Поезд между тем пересек румынскую границу, простояв сутки в Черновицах, переехал Южный Буг и огромной, многочленной гусеницей медленно полз по направлению к Киеву. За разбитым окном сортира проплывали голые, обсаженные гнездами деревья, избы, крытые соломой, покосившийся штакетник палисадов. По старинному наезженному шляху, наискось проложенному в степи, тянулись вереницами возы, дюжие мужики в тулупах скалились на поезд и, крутя вожжами, понукали смирных, залохмативших к морозам лошадей. Мать Россия, ни начала, ни конца, ни края…
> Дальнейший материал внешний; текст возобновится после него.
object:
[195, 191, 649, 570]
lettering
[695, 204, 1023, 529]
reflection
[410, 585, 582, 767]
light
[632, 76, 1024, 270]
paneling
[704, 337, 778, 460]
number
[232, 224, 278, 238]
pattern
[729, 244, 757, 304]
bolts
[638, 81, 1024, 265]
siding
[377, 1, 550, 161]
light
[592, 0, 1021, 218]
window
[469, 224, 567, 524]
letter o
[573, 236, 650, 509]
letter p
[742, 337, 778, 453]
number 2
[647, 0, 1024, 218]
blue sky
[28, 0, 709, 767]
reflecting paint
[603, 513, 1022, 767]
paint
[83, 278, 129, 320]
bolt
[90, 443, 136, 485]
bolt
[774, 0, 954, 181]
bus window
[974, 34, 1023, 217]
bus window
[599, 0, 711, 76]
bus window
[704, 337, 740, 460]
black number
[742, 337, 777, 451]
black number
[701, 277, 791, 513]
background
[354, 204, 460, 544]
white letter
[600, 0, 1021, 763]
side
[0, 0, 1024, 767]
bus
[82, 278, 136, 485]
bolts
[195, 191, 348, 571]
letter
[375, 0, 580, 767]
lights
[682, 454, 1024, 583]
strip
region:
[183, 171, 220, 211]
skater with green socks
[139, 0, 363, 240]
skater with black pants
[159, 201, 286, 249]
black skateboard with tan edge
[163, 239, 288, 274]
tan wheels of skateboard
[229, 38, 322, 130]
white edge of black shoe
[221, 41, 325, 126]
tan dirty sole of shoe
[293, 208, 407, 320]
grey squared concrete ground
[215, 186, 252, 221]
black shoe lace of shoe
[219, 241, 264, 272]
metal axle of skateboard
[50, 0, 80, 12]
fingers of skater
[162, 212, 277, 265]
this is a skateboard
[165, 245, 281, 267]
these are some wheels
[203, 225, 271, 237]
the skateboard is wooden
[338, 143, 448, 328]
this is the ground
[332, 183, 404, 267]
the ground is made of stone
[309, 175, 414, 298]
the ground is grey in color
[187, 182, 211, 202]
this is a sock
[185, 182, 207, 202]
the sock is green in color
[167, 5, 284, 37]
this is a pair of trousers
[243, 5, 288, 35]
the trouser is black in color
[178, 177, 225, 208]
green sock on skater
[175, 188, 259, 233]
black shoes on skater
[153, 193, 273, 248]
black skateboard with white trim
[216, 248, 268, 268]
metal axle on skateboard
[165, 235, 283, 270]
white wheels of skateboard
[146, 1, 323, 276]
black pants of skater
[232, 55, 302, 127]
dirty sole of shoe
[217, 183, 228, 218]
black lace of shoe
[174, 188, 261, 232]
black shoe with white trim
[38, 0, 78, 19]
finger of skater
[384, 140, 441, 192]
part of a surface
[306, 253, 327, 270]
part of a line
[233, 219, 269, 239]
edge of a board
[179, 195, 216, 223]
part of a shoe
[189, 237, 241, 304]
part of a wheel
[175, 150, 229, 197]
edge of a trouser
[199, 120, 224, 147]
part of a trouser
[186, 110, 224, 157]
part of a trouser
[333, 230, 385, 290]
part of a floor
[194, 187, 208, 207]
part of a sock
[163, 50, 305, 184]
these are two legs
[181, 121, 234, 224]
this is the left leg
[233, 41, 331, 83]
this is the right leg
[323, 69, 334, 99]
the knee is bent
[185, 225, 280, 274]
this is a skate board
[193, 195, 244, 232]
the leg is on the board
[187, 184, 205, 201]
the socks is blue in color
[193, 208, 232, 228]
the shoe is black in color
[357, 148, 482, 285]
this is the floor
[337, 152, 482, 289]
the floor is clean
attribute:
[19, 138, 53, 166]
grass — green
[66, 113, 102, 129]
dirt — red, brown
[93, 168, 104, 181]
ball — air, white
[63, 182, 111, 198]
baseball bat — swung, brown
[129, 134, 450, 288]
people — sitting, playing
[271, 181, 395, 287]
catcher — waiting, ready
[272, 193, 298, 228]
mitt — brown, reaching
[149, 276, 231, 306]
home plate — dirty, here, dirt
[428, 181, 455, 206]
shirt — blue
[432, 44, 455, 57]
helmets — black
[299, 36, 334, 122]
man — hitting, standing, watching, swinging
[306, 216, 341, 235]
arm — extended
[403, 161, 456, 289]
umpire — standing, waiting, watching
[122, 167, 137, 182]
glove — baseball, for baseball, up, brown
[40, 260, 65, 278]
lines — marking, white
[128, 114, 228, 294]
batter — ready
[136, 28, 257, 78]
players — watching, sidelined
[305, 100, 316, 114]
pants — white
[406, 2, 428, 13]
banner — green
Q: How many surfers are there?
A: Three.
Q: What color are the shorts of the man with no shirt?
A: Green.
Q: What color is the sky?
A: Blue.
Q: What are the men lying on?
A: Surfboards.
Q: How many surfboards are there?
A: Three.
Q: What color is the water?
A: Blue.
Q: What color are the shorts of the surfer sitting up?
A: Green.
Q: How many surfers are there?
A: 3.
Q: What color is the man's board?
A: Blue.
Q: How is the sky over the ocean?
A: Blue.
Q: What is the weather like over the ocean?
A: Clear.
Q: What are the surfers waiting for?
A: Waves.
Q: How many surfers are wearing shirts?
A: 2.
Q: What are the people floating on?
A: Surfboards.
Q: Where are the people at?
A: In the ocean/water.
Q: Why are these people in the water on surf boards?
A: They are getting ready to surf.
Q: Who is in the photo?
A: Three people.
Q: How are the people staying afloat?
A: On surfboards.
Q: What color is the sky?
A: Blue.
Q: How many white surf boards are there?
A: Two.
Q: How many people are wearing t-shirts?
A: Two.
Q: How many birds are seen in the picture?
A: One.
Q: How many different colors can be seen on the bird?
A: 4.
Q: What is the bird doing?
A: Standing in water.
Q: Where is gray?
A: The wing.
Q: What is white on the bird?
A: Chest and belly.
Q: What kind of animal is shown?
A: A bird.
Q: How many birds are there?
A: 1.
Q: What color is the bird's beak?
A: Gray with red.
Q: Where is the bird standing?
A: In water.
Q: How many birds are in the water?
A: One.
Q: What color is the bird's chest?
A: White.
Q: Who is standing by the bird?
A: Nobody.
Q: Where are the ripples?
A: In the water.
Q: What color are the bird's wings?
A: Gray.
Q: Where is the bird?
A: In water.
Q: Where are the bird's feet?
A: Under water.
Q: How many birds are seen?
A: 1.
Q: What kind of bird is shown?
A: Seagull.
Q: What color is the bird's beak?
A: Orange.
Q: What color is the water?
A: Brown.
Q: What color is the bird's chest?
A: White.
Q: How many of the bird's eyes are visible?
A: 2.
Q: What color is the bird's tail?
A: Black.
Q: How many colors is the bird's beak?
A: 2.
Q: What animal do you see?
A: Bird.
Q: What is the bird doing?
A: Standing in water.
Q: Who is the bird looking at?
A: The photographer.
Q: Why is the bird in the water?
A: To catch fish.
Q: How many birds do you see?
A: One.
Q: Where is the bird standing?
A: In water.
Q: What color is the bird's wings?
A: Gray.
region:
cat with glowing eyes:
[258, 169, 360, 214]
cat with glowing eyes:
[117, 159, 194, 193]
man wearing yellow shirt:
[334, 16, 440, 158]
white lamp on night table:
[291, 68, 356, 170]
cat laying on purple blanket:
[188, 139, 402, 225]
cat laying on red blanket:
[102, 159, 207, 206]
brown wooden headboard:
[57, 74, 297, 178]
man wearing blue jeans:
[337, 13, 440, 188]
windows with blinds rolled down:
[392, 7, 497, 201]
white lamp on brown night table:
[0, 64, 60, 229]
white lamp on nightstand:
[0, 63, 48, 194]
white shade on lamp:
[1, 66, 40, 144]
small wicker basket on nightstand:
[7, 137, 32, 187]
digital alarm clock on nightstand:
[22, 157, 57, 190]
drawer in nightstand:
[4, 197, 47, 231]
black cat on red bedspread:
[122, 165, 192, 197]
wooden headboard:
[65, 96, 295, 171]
Пока стояли в Фастове, по составу пополз слух, будто бы большевики двадцатью эшелонами наступают на Киев, уже вырезали пол-Чернигова, и вода в Десне стала красной, как сок бурака. А главнокомандующими над ними стоят двое, Валленштейн из жидов и Муравьев, нашенский, коренной.
– Вот и ладно, приедем – подсобим. – Солдатня воодушевилась, по вагонами покатились стихийные митинги. – Пора, пора хохлацких буржуев взять за глотку. А то, пока мы в окопах гнили, они там на хлебах, яйцах и сале совсем жиром заплыли.
На самом же деле все обстояло несколько иначе – слухи они и есть слухи. У большевиков под штыками стояло всего восемь тысяч бойцов, командир у них был один – Валленштейн, перекрестившийся в Муравьева, а Чернигов почти совсем не пострадал и отделался «контрибуцией» в пятьдесят тысяч рублей. Покарал же пролетарский суд буржуев в провинциальном Глухове, их там вырезали под корень, не пощадили даже «контрреволюционное семя». Мальчишек-гимназистов кончали прямо за партами. Классовая борьба, как говорил товарищ Ленин, компромиссов не терпит.
Был уже вечер, когда наконец прибыли в Киев. За окнами потянулись вокзальные бараки, грязный, год уж как не убиравшийся перрон, толпы озлобленных, замерзших людей. Заскрипели тормоза, поезд, дернувшись, встал, и, судя по всему, надолго – состав загнали в «отстойник», на запасные пути, паровоз, прощально заревев, покатил в депо.